Passage for review:
Architecting in the pit of doom: The evils of the repository abstraction layer

time to read 12 min | 2309 words

Originally posted at 3/10/2011

This is part of the series of posts about the Whiteboard Chat project. In this post, I am going to explore the data access methodology and why is it so painful to work with. In particular, I am going to focus on the problems arising in this method:

[Transaction]
[Authorize]
[HttpPost]
public ActionResult GetLatestPost(int boardId, string lastPost)
{
    DateTime lastPostDateTime = DateTime.Parse(lastPost);
    
    IList<Post> posts = 
        _postRepository
        .FindAll(new GetPostLastestForBoardById(lastPostDateTime, boardId))
        .OrderBy(x=>x.Id).ToList();

    //update the latest known post
    string lastKnownPost = posts.Count > 0 ? 
        posts.Max(x => x.Time).ToString()
        : lastPost; //no updates
    
    Mapper.CreateMap<Post, PostViewModel>()
        .ForMember(dest => dest.Time, opt => opt.MapFrom(src => src.Time.ToString()))
        .ForMember(dest => dest.Owner, opt => opt.MapFrom(src => src.Owner.Name));

    UpdatePostViewModel update = new UpdatePostViewModel();
    update.Time = lastKnownPost; 
    Mapper.Map(posts, update.Posts);

    return Json(update);
}

You can clearly see that there was a lot of though dedicated to making sure that the architecture was done right. Here is the overall data access approach:

image

So are using the Specification & Repository patterns, which seems okay, at first glance.  Except that the whole system is seriously over engineered, and it doesn’t really provide you with any benefits. The whole purpose of a repository is to provide an in memory collection interface to a data source, but that pattern was established at a time where the newest thing on the block was raw SQL calls. Consider what NHibernate is doing, and you can see that here, one implementation of an in memory collection interface on top of a data store is wrapped in another, and it does nothing for us except add additional code and complexity.

As an aside, even ignoring the uselessness of the repository pattern here, I really don’t like that the FindOne() method returns an IQueryable<T>, and I don’t really see a reason for that there.

Then there is the issue of the Specification itself. It is not quite pulling its own weight. To be frank, it is actually sinking down the entire ship, rather than helping any. For example, let us look at the GetPostLastestForBoardById implementation:

public class GetPostLastestForBoardById : Specification<Post>
{
    private readonly DateTime _lastPost;
    private readonly int _boardId;

    public GetPostLastestForBoardById(DateTime lastPost, int boardId)
    {
        _lastPost = lastPost;
        _boardId = boardId;
    }

    public override Expression<Func<Post, bool>> MatchingCriteria
    {
        get
        {
            return x =>
                x.Time > _lastPost &&
                x.Board.Id == _boardId;
        }
    }
}

Are you kidding me, all of this infrastructure, all of those nested generics, for something like this? Is this really something that deserves its own class? I don’t think so.

Worse than that, this sort of design implies that there is a value in sharing queries among different parts of the application. And the problem with that sort of thinking is that this premise is usually false. Except for querying by id, most queries in an application tend to be fairly unique to their source, and even when they are the actual physical query, they usually have different logical meaning. For example, “select all the late rentals” is a query that we might use as part of the rental system home screen, and also as part of the business logic to charge people for late rentals. The problem is that while on the surface, this query is the same, the meaning of what we are doing is usually drastically different. And because of that, trying to reuse that query in some manner is actually going to cause us problems. We have a single piece of code that now have two masters, and two reasons for change. That is not a good place to be. You’ll probably have to touch that piece of code too often, and have to make it more complicated than it would have been because it has dual purposes.

Data extracts:

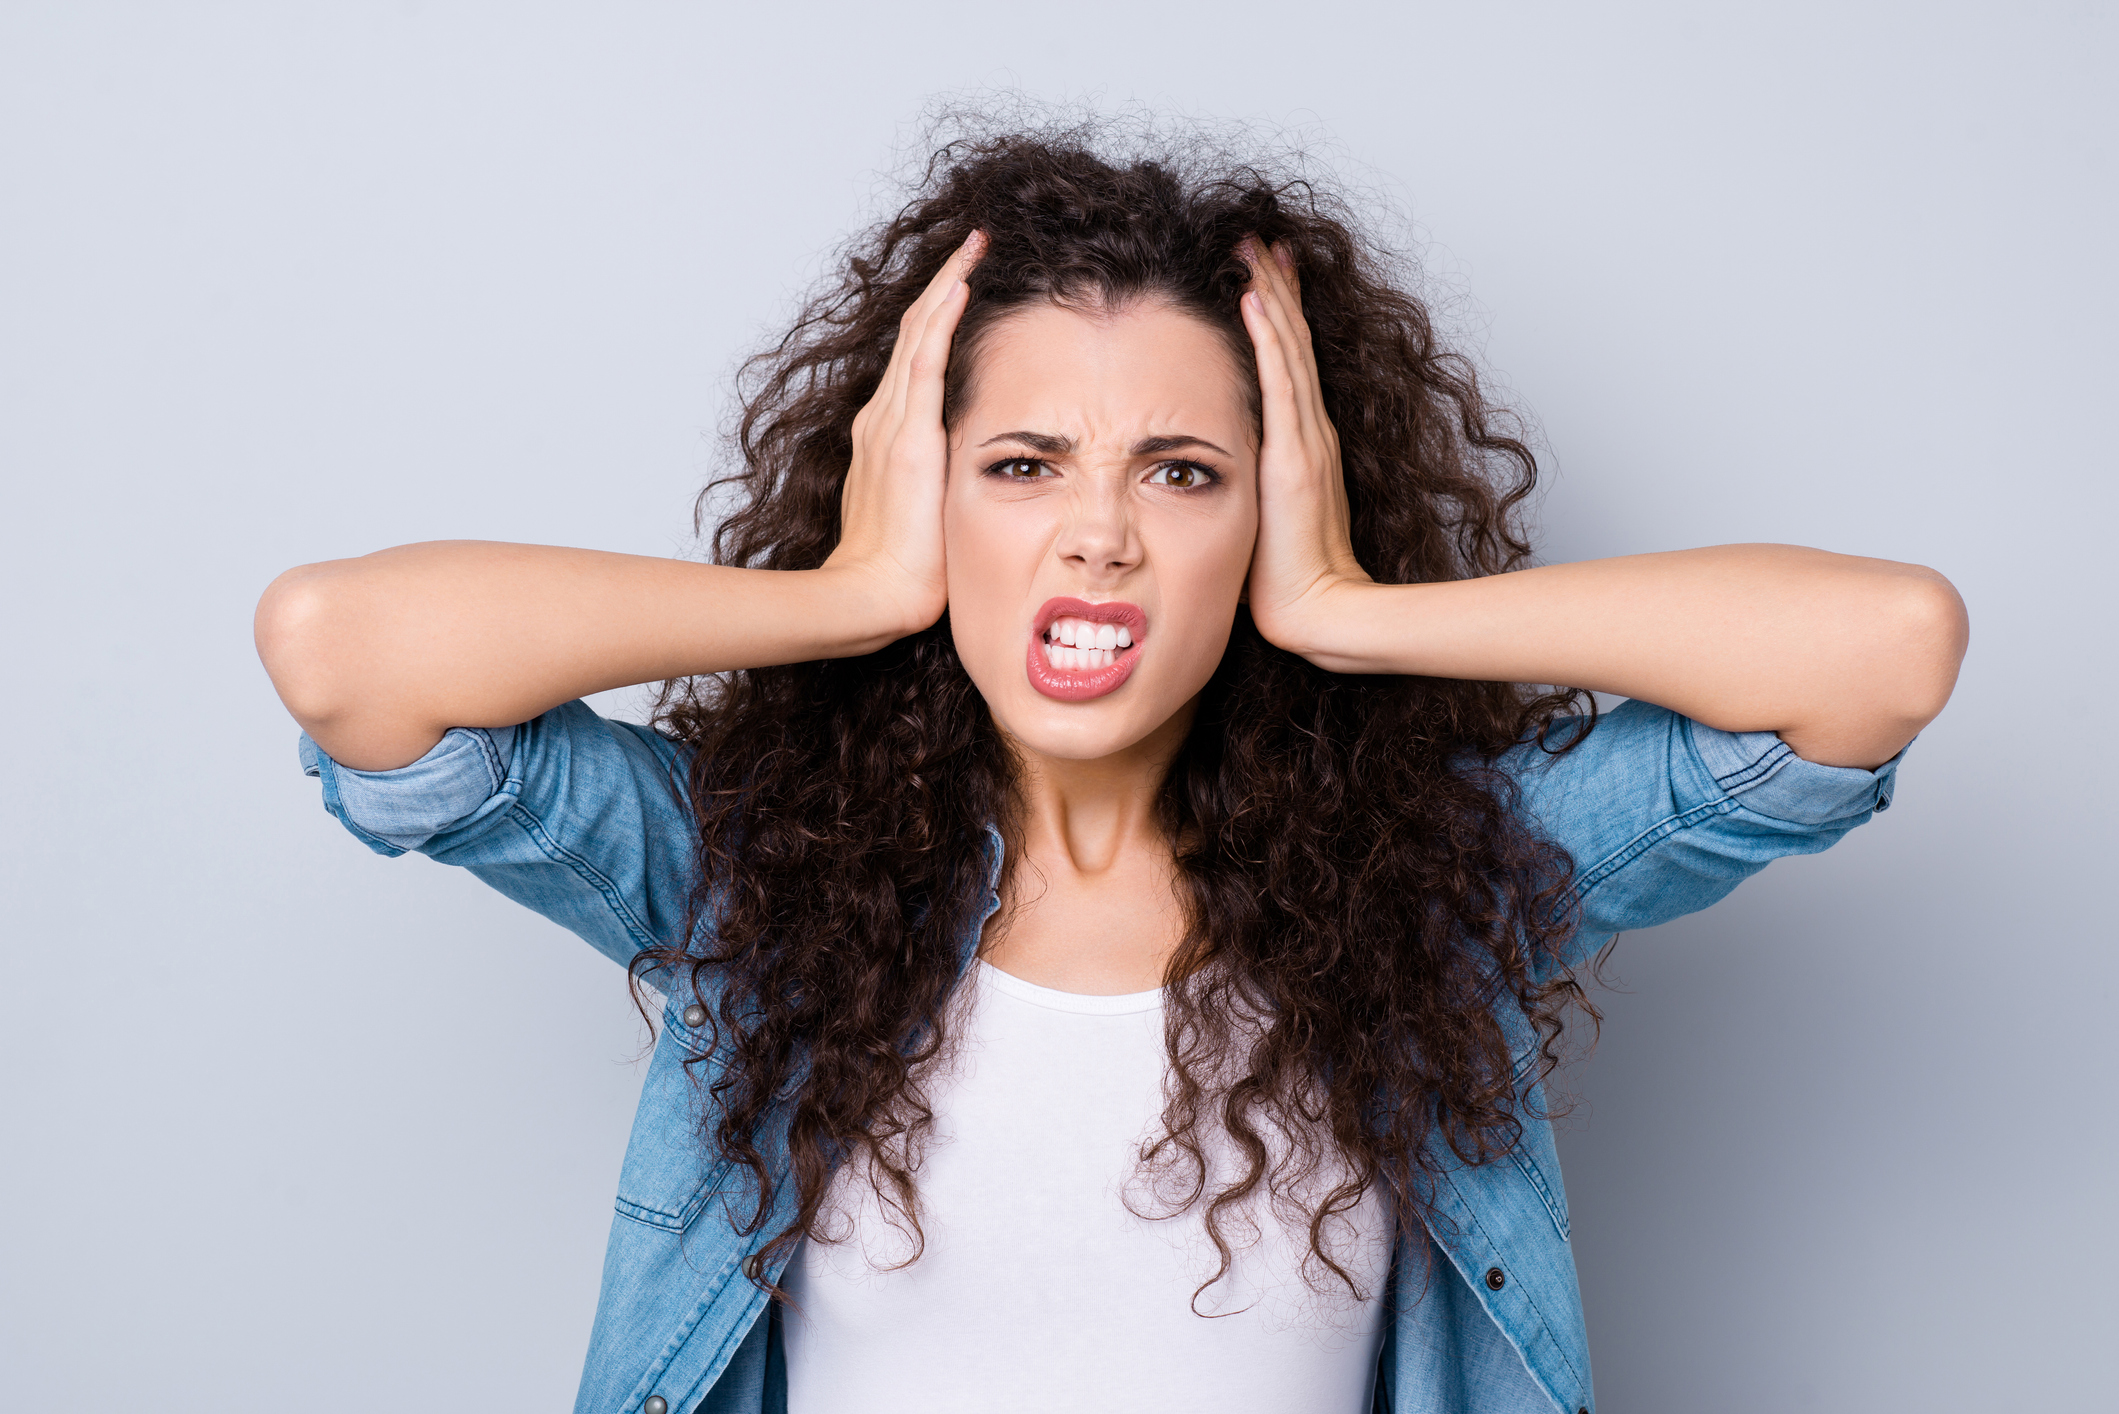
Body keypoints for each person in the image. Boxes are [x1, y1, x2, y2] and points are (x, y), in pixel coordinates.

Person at [254, 130, 1968, 1414]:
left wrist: (1351, 612)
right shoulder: (756, 874)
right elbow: (348, 657)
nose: (1098, 534)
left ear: (1272, 511)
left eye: (1182, 472)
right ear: (929, 502)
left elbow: (1881, 656)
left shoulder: (1436, 880)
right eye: (1020, 462)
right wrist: (846, 592)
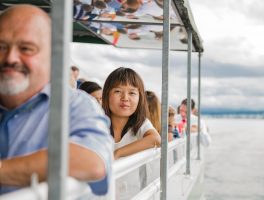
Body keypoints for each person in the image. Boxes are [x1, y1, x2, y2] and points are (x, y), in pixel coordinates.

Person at [0, 5, 113, 195]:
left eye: (26, 48)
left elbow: (92, 160)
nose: (10, 58)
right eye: (1, 47)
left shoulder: (76, 105)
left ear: (51, 56)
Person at [102, 67, 161, 159]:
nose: (125, 98)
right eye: (117, 91)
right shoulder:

List of tasks:
A. According to the post on the repository abstraction layer, what is the whole purpose of a repository?
B. Extract the passage of the repository abstraction post from "Originally posted at" to "boardId, string lastPost)".

Responses:
A. To provide an in memory collection interface to a data source.

B.
Originally posted at 3/10/2011

This is part of the series of posts about the Whiteboard Chat project. In this post, I am going to explore the data access methodology and why is it so painful to work with. In particular, I am going to focus on the problems arising in this method:

[Transaction]
[Authorize]
[HttpPost]
public ActionResult GetLatestPost(int boardId, string lastPost)